For more on the scope of the working group and what it is not, see organizational scope).
Discussion notes
editFurther discussion about this matrix as an idea / visualization technique is important.
There are definite gaps in the list of roles and topics; this was a quick draft trying to cover some but not all essential topics.
There are also gaps in the list of 'group types'. Non-Chapter groups need to be better defined, and no specific attention was given to the role of committees or working groups even though this work is seeded by such a group.
We spent some time adding color to the cells to indicate whether a group would ideally have a primary focus on the role, would support it, or would not be involved in it.

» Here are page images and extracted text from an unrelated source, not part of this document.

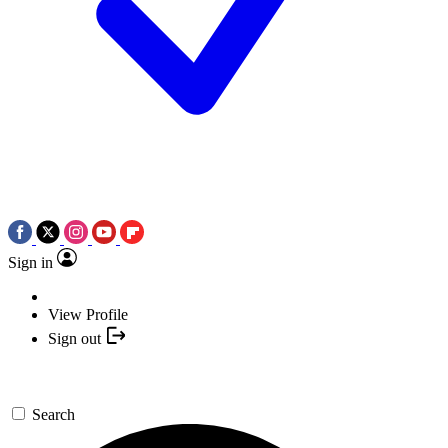
Sign in
View Profile
Sign out
Search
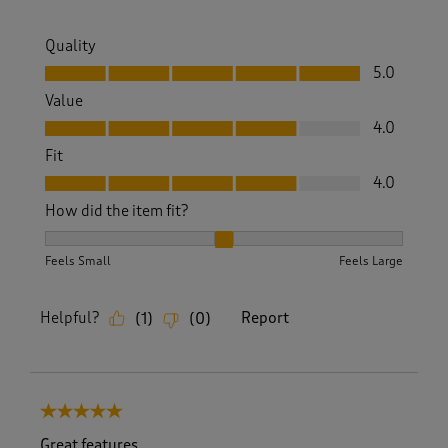
Quality
Quality, 5.0 out of 5
5.0
Value
Value, 4.0 out of 5
4.0
Fit
Fit, 4.0 out of 5
4.0
How did the item fit?
How did the item fit?, 2 out of 3, where 1 equals to Feels S
Feels Small
Feels Large
Helpful?
Report
(
1
)
(
0
)
5 out of 5 stars.
Great features.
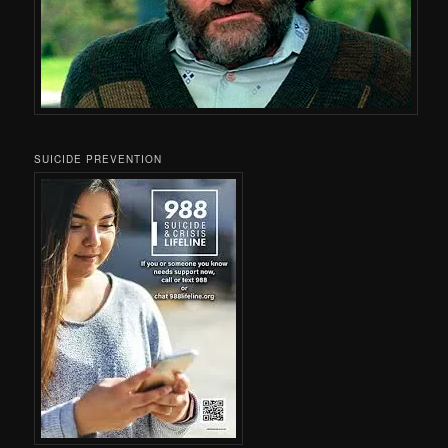
SUICIDE PREVENTION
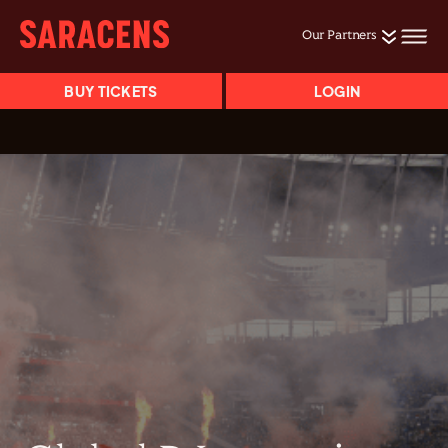
Our Partners
BUY TICKETS
LOGIN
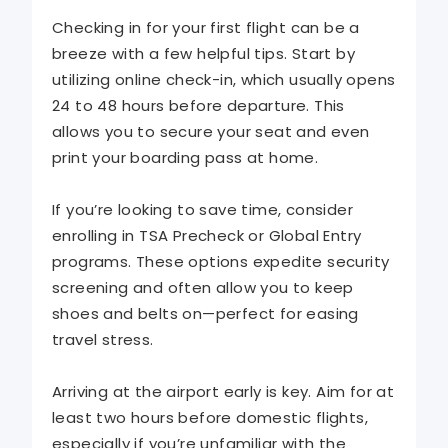
Checking in for your first flight can be a
breeze with a few helpful tips. Start by
utilizing online check-in, which usually opens
24 to 48 hours before departure. This
allows you to secure your seat and even
print your boarding pass at home.
If you’re looking to save time, consider
enrolling in TSA Precheck or Global Entry
programs. These options expedite security
screening and often allow you to keep
shoes and belts on—perfect for easing
travel stress.
Arriving at the airport early is key. Aim for at
least two hours before domestic flights,
especially if you’re unfamiliar with the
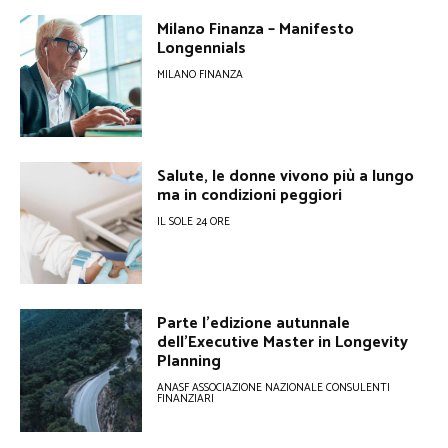
Milano Finanza – Manifesto
Longennials
MILANO FINANZA
Salute, le donne vivono più a lungo
ma in condizioni peggiori
IL SOLE 24 ORE
Parte l’edizione autunnale
dell’Executive Master in Longevity
Planning
ANASF ASSOCIAZIONE NAZIONALE CONSULENTI
FINANZIARI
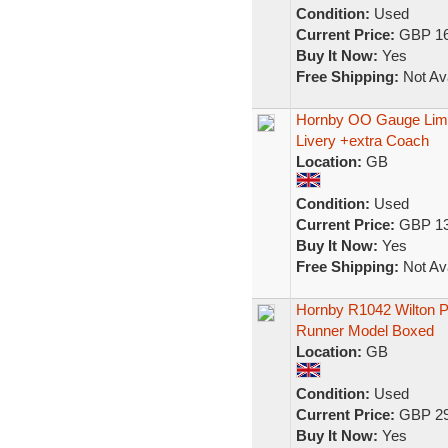
Condition:
Used
Current Price:
GBP 16
Buy It Now:
Yes
Free Shipping:
Not Ava
Hornby OO Gauge Limit
Livery +extra Coach
Location:
GB
Condition:
Used
Current Price:
GBP 13
Buy It Now:
Yes
Free Shipping:
Not Ava
Hornby R1042 Wilton Pr
Runner Model Boxed
Location:
GB
Condition:
Used
Current Price:
GBP 29
Buy It Now:
Yes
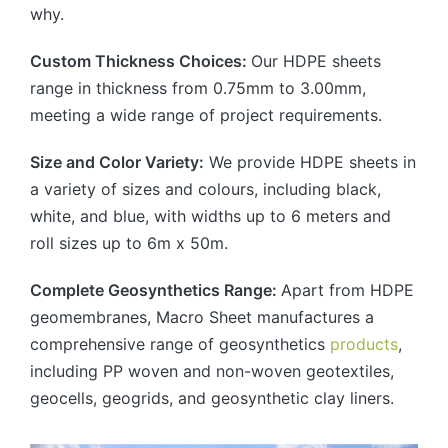
why.
Custom Thickness Choices:
Our HDPE sheets
range in thickness from 0.75mm to 3.00mm,
meeting a wide range of project requirements.
Size and Color Variety:
We provide HDPE sheets in
a variety of sizes and colours, including black,
white, and blue, with widths up to 6 meters and
roll sizes up to 6m x 50m.
Complete Geosynthetics Range:
Apart from HDPE
geomembranes, Macro Sheet manufactures a
comprehensive range of geosynthetics
products
,
including PP woven and non-woven geotextiles,
geocells, geogrids, and geosynthetic clay liners.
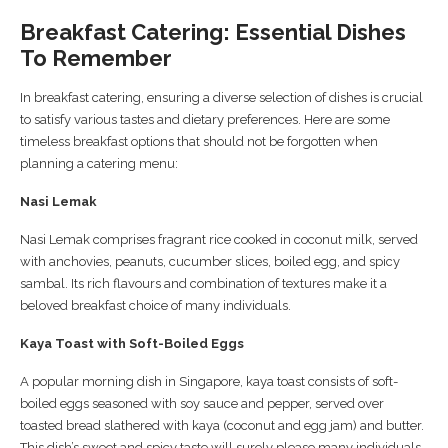
Breakfast Catering: Essential Dishes
To Remember
In breakfast catering, ensuring a diverse selection of dishes is crucial
to satisfy various tastes and dietary preferences. Here are some
timeless breakfast options that should not be forgotten when
planning a catering menu:
Nasi Lemak
Nasi Lemak comprises fragrant rice cooked in coconut milk, served
with anchovies, peanuts, cucumber slices, boiled egg, and spicy
sambal. Its rich flavours and combination of textures make it a
beloved breakfast choice of many individuals.
Kaya Toast with Soft-Boiled Eggs
A popular morning dish in Singapore, kaya toast consists of soft-
boiled eggs seasoned with soy sauce and pepper, served over
toasted bread slathered with kaya (coconut and egg jam) and butter.
This dish’s sweet and spicy taste will surely please many individuals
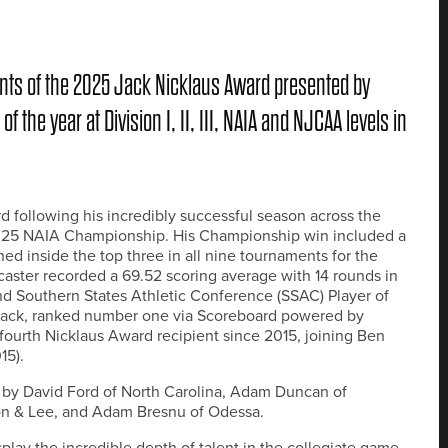
ts of the 2025 Jack Nicklaus Award presented by
the year at Division I, II, III, NAIA and NJCAA levels in
 following his incredibly successful season across the
 2025 NAIA Championship. His Championship win included a
hed inside the top three in all nine tournaments for the
ster recorded a 69.52 scoring average with 14 rounds in
nd Southern States Athletic Conference (SSAC) Player of
 Jack, ranked number one via Scoreboard powered by
 fourth Nicklaus Award recipient since 2015, joining Ben
15).
s by David Ford of North Carolina, Adam Duncan of
on & Lee, and Adam Bresnu of Odessa.
play the incredible depth of talent in the collegiate game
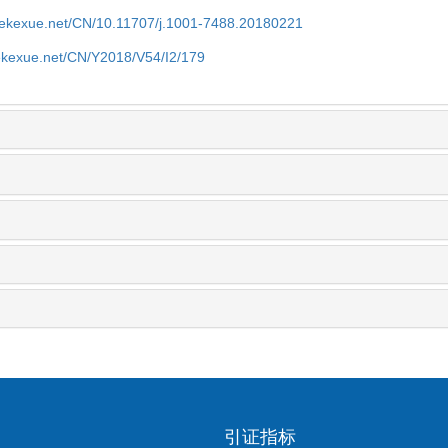
nyekexue.net/CN/10.11707/j.1001-7488.20180221
yekexue.net/CN/Y2018/V54/I2/179
引证指标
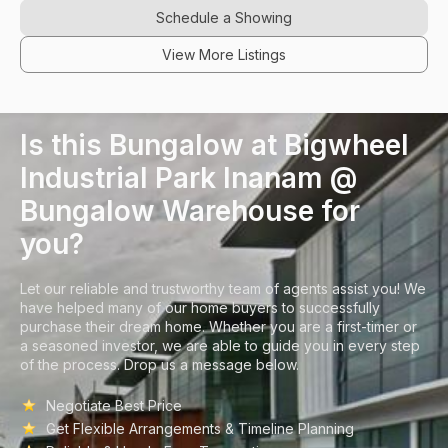
Schedule a Showing
View More Listings
Is this Bungalow at Bigwheel
Industrial Park Inanam @
Bungalow Warehouse for
you?
Let our reliable and trustworthy team of agents assist you! We
have helped many of our home buyers to successfully
purchase their dream home. Whether you are a first-timer or
a seasoned investor, we are able to guide you in every step
of the process. Drop us a message below.
Negotiate Best Price
Get Flexible Arrangements & Timeline Planning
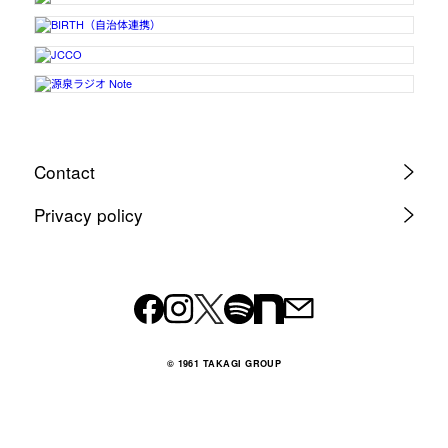
Contact
Privacy policy
© 1961 TAKAGI GROUP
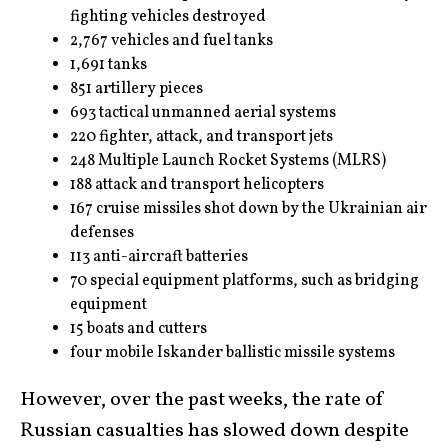
fighting vehicles destroyed
2,767 vehicles and fuel tanks
1,691 tanks
851 artillery pieces
693 tactical unmanned aerial systems
220 fighter, attack, and transport jets
248 Multiple Launch Rocket Systems (MLRS)
188 attack and transport helicopters
167 cruise missiles shot down by the Ukrainian air
defenses
113 anti-aircraft batteries
70 special equipment platforms, such as bridging
equipment
15 boats and cutters
four mobile Iskander ballistic missile systems
However, over the past weeks, the rate of
Russian casualties has slowed down despite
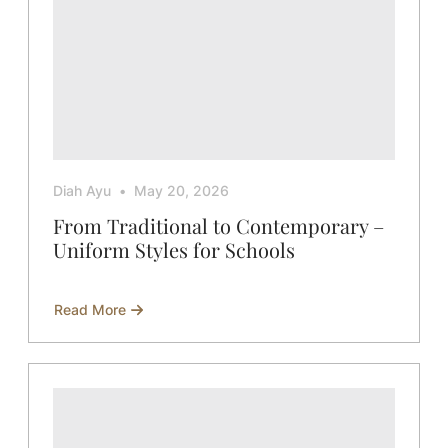
Diah Ayu
May 20, 2026
From Traditional to Contemporary –
Uniform Styles for Schools
Read More
about
From
Traditional
to
Contemporary
–
Uniform
Styles
for
Schools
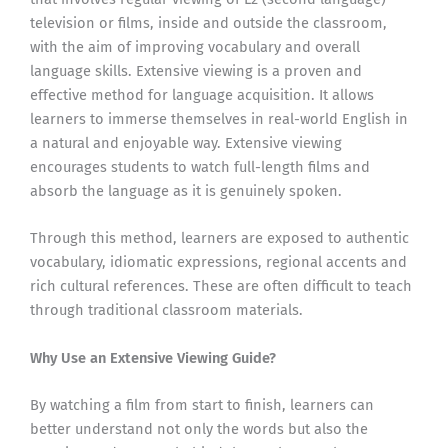
television or films, inside and outside the classroom,
with the aim of improving vocabulary and overall
language skills. Extensive viewing is a proven and
effective method for language acquisition. It allows
learners to immerse themselves in real-world English in
a natural and enjoyable way. Extensive viewing
encourages students to watch full-length films and
absorb the language as it is genuinely spoken.
Through this method, learners are exposed to authentic
vocabulary, idiomatic expressions, regional accents and
rich cultural references. These are often difficult to teach
through traditional classroom materials.
Why Use an Extensive Viewing Guide?
By watching a film from start to finish, learners can
better understand not only the words but also the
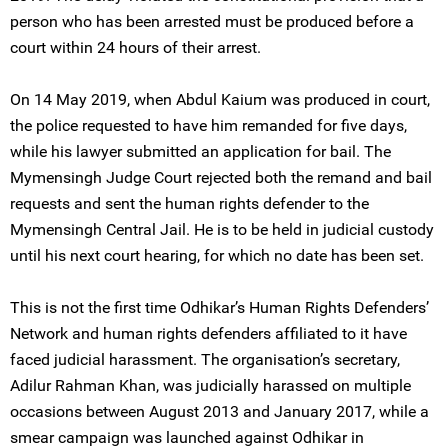
person who has been arrested must be produced before a
court within 24 hours of their arrest.
On 14 May 2019, when Abdul Kaium was produced in court,
the police requested to have him remanded for five days,
while his lawyer submitted an application for bail. The
Mymensingh Judge Court rejected both the remand and bail
requests and sent the human rights defender to the
Mymensingh Central Jail. He is to be held in judicial custody
until his next court hearing, for which no date has been set.
This is not the first time Odhikar’s Human Rights Defenders’
Network and human rights defenders affiliated to it have
faced judicial harassment. The organisation’s secretary,
Adilur Rahman Khan, was judicially harassed on multiple
occasions between August 2013 and January 2017, while a
smear campaign was launched against Odhikar in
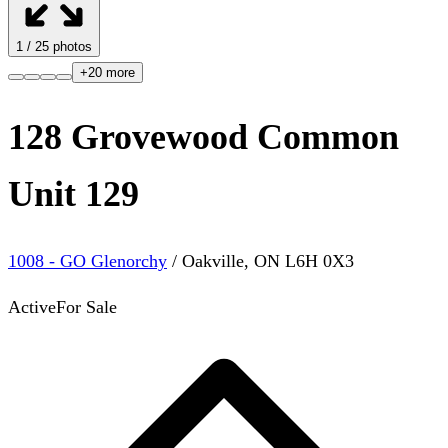
1
/
25
photos
+
20
more
128 Grovewood Common
Unit 129
1008 - GO Glenorchy
/
Oakville
,
ON
L6H 0X3
Active
For Sale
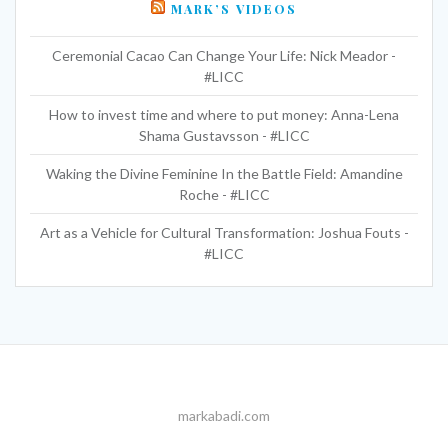
MARK’S VIDEOS
Ceremonial Cacao Can Change Your Life: Nick Meador -
#LICC
How to invest time and where to put money: Anna-Lena
Shama Gustavsson - #LICC
Waking the Divine Feminine In the Battle Field: Amandine
Roche - #LICC
Art as a Vehicle for Cultural Transformation: Joshua Fouts -
#LICC
markabadi.com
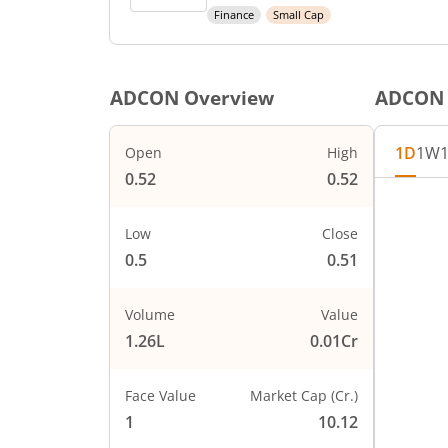
Finance
Small Cap
ADCON
Overview
ADCON
1D
1W
Open
High
0.52
0.52
Low
Close
0.5
0.51
Volume
Value
1.26L
0.01Cr
Face Value
Market Cap (Cr.)
1
10.12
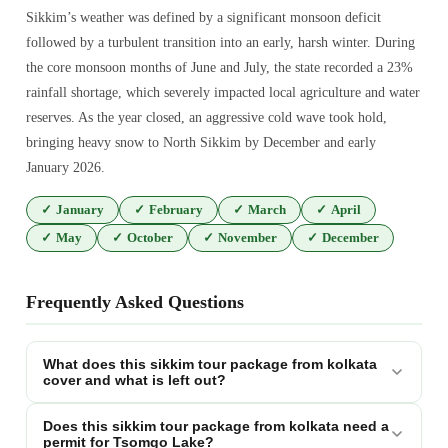
Sikkim’s weather was defined by a significant monsoon deficit
followed by a turbulent transition into an early, harsh winter. During
the core monsoon months of June and July, the state recorded a 23%
rainfall shortage, which severely impacted local agriculture and water
reserves. As the year closed, an aggressive cold wave took hold,
bringing heavy snow to North Sikkim by December and early
January 2026.
✓
January
✓
February
✓
March
✓
April
✓
May
✓
October
✓
November
✓
December
Frequently Asked Questions
What does this sikkim tour package from kolkata
cover and what is left out?
Does this sikkim tour package from kolkata need a
permit for Tsomgo Lake?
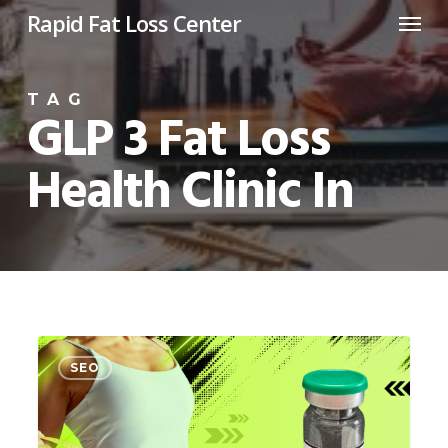
Menu
Skip
Rapid Fat Loss Center
to
main
TAG
content
GLP 3 Fat Loss
Health Clinic In
GLP
0
SEO
3
Fat
loss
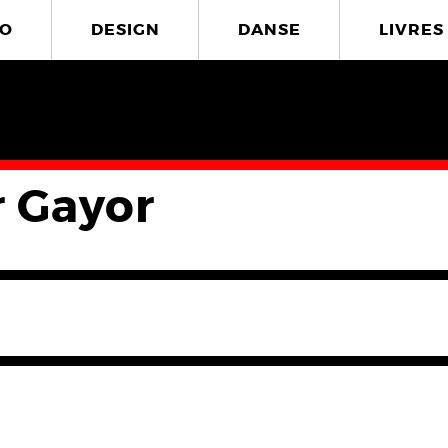
O
DESIGN
DANSE
LIVRES
r Gayor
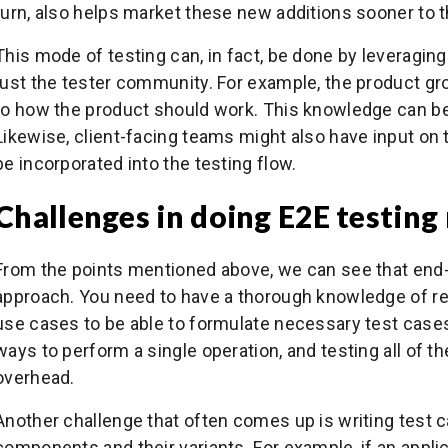
turn, also helps market these new additions sooner to 
This mode of testing can, in fact, be done by leveraging
just the tester community. For example, the product gr
to how the product should work. This knowledge can be
Likewise, client-facing teams might also have input on 
be incorporated into the testing flow.
Challenges in doing E2E testing
From the points mentioned above, we can see that end-t
approach. You need to have a thorough knowledge of r
use cases to be able to formulate necessary test cases
ways to perform a single operation, and testing all of
overhead.
Another challenge that often comes up is writing test 
components and their variants. For example, if an appli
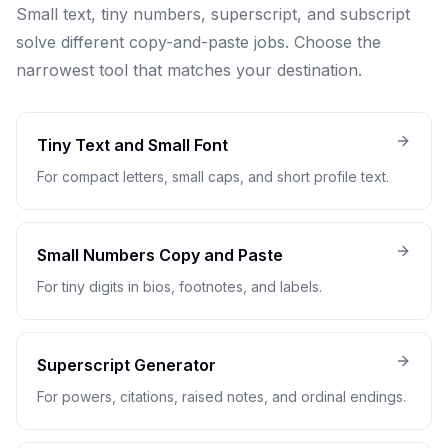
Small text, tiny numbers, superscript, and subscript
solve different copy-and-paste jobs. Choose the
narrowest tool that matches your destination.
Tiny Text and Small Font
For compact letters, small caps, and short profile text.
Small Numbers Copy and Paste
For tiny digits in bios, footnotes, and labels.
Superscript Generator
For powers, citations, raised notes, and ordinal endings.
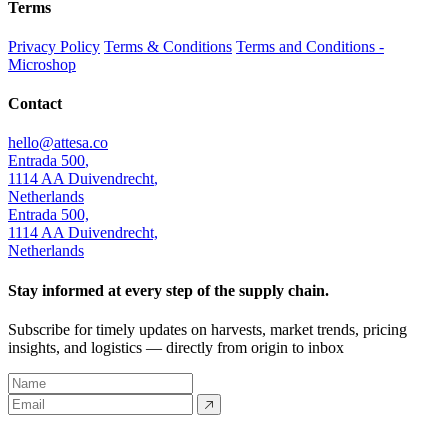
Terms
Privacy Policy
Terms & Conditions
Terms and Conditions -
Microshop
Contact
hello@attesa.co
Entrada 500
,
1114 AA
Duivendrecht
,
Netherlands
Entrada 500,
1114 AA Duivendrecht,
Netherlands
Stay informed at every step of the supply chain.
Subscribe for timely updates on harvests, market trends, pricing
insights, and logistics — directly from origin to inbox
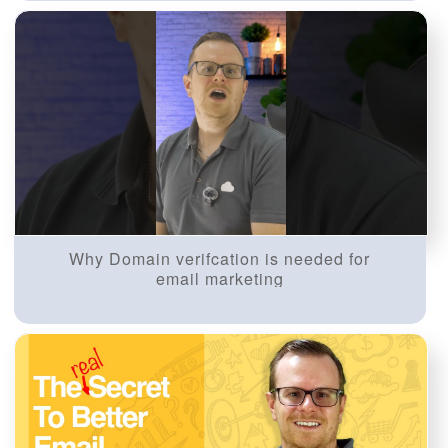
Why Domain verifcation is needed for
email marketing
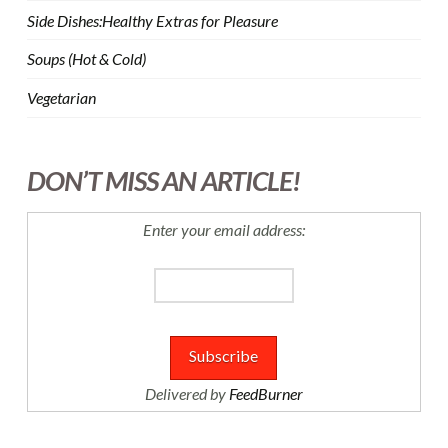
Side Dishes:Healthy Extras for Pleasure
Soups (Hot & Cold)
Vegetarian
DON’T MISS AN ARTICLE!
Enter your email address:
Delivered by
FeedBurner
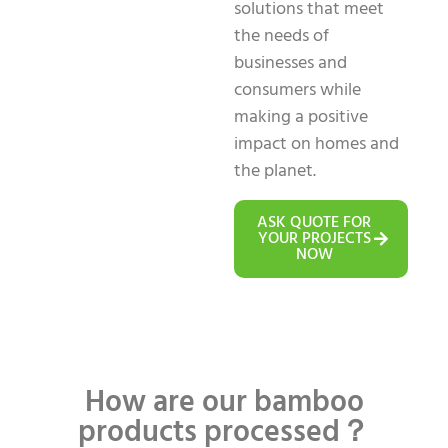
solutions that meet
the needs of
businesses and
consumers while
making a positive
impact on homes and
the planet.
ASK QUOTE FOR
YOUR PROJECTS
NOW
How are our bamboo
products processed？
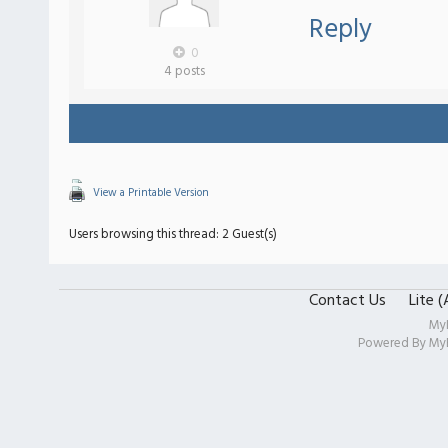
Reply
0
4 posts
View a Printable Version
Users browsing this thread: 2 Guest(s)
Contact Us
Lite 
My
Powered By
My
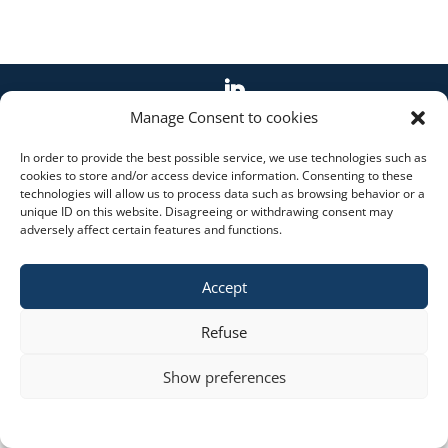
Manage Consent to cookies
Copyright © 2023 constra.cz |
Zásady cookies
,
ochrana osobních údajů
| spravuje:
Zeni
In order to provide the best possible service, we use technologies such as
cookies to store and/or access device information. Consenting to these
technologies will allow us to process data such as browsing behavior or a
unique ID on this website. Disagreeing or withdrawing consent may
adversely affect certain features and functions.
Accept
Refuse
Show preferences
Cookie policy
STATEMENT ON THE PROCESSING OF PERSONAL DATA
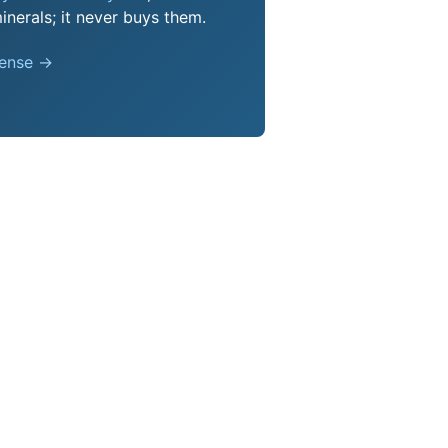
nerals; it never buys them.
pense →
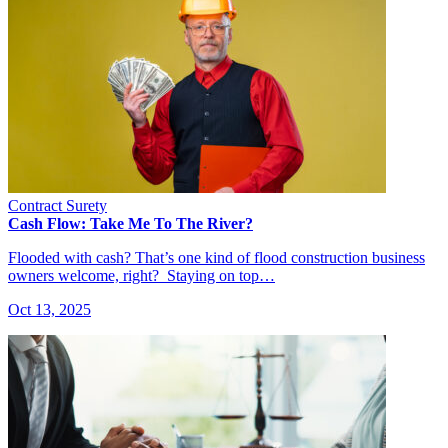
Contract Surety
Cash Flow: Take Me To The River?
Flooded with cash? That’s one kind of flood construction business
owners welcome, right? Staying on top…
Oct 13, 2025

In theory, there was agreement that in a good division of labor, no group would have too many primary focuses, and there would be clear areas that each group did not feel responsible for. This was hard for many roles, perhaps because they were defined in the abstract. One suggestion was to add detail to roles that seemed they were essential to all groups, until reaching a level of detail at which it was clear how focus was divided.
On types of groups
editwhat is the difference between 'some' and 'all' chapters? ('some' could mean that 'some chapters' should take on and share a responsibility for the whole movement. 'all' means that every chapter should individually take on some of this responsibility, say within their geography.) Should we distinguish the roles of boards v. staff within these groups?
Do we need 'some' v. 'all' other groups? should we consider committees, other official groups, ad-hoc groups that are organizational but focused around a time-limited project? What about 'some' v. 'all' individuals, say for issues of leadership? should we distinguish 'legal entities' from other groups? What sort of entity is ChapCom?